Virginia Tech Physicists Discover Microscopic Phenomenon to Boost Speed, Flexibility of Robots

Physicists at Virginia Tech, including doctoral candidate Chinmay Katke and assistant professor C. Nadir Kaplan, have discovered a microscopic phenomenon that could enhance the performance of soft devices like flexible robots and microscopic drug delivery capsules. Their research, published in Physical Review Letters, proposes a new physical mechanism that could accelerate the expansion and contraction of hydrogels, potentially replacing rubber-based materials in flexible robots. This could allow these robots to move with speed and dexterity similar to human hands. The research could have applications in manufacturing, healthcare, search and rescue operations, skincare, and contact lenses.

Virginia Tech Physicists Discover Microscopic Phenomenon to Enhance Soft Devices

In a recent paper published in the journal Physical Review Letters, physicists from Virginia Tech have unveiled a microscopic phenomenon that could significantly enhance the performance of soft devices. These devices include flexible robots and microscopic capsules used for drug delivery. The research was conducted by doctoral candidate Chinmay Katke, assistant professor C. Nadir Kaplan, and co-author Peter A. Korevaar from Radboud University in the Netherlands.

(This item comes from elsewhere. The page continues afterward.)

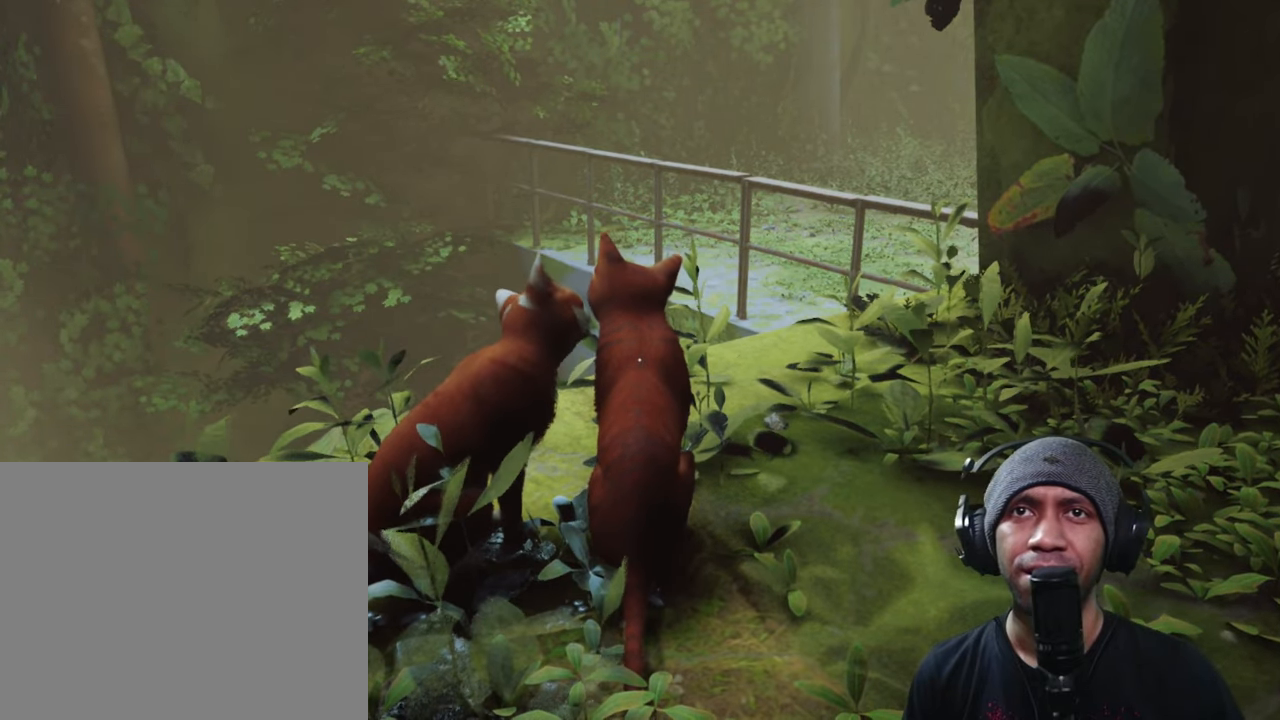
{"buttons": ["R2"], "left_stick": "center", "right_stick": "right", "button_events": []}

The team proposed a new physical mechanism that could accelerate the expansion and contraction of hydrogels, a type of polymer gel that contains over 90% water. This discovery could potentially allow hydrogels to replace rubber-based materials currently used in the construction of flexible robots, potentially enabling these robots to move with a speed and dexterity similar to human hands.

Hydrogels: A Potential Game-Changer for Soft Robots

Soft robots are already utilized in manufacturing, where devices resembling hands are programmed to pick up items from a conveyor belt and place them in a container for packaging. However, current models rely on hydraulics or pneumatics to alter the shape of the “hand” to pick up the item.

Hydrogels, which are prevalent in our daily lives in products such as food jelly and shaving gel, could offer a more efficient solution. The research conducted by Katke, Korevaar, and Kaplan suggests a method that allows hydrogels to swell and contract much more quickly, enhancing their flexibility and functionality in various settings.

The Science Behind the Discovery: Diffusio-Phoretic Swelling of Hydrogels

The team’s research revolves around the concept of osmosis, a process used by living organisms for activities such as water absorption in the intestine or seed dispersal in plants. Traditionally, osmosis is understood as the flow of water through a semi-permeable membrane, with larger molecules like polymers unable to pass through.

However, the researchers observed that a thin layer of hydrogel film composed of polyacrylic acid could rapidly swell due to osmosis when ions are released inside the hydrogel, despite the fact that the hydrogel film allows both water and ions to pass through. They developed a new theory to explain this observation, termed “diffusio-phoretic swelling of the hydrogels,” which allows hydrogels to swell much faster than previously possible.

Implications of the Discovery: Faster, More Versatile Soft Robots

The discovery of diffusio-phoretic swelling of hydrogels could have significant implications for the development of soft robots. Current models, made with rubber, are limited in their movements and require hydraulic or pneumatic systems to change shape. The use of hydrogels could potentially eliminate these limitations, allowing for a wider range of movements and faster response times.

Potential Applications: From Healthcare to Manufacturing

The research conducted by the Virginia Tech team could have far-reaching applications. For instance, larger soft robots that can respond quickly could improve assistive devices in healthcare, enhance “pick-and-place” functions in manufacturing, and aid in search and rescue operations. Other potential applications include cosmetics used for skincare and contact lenses. The team’s research suggests that using the new diffusio-phoresis method, soft robots as large as a centimeter may be able to transform in just a few seconds, a claim that is subject to further studies.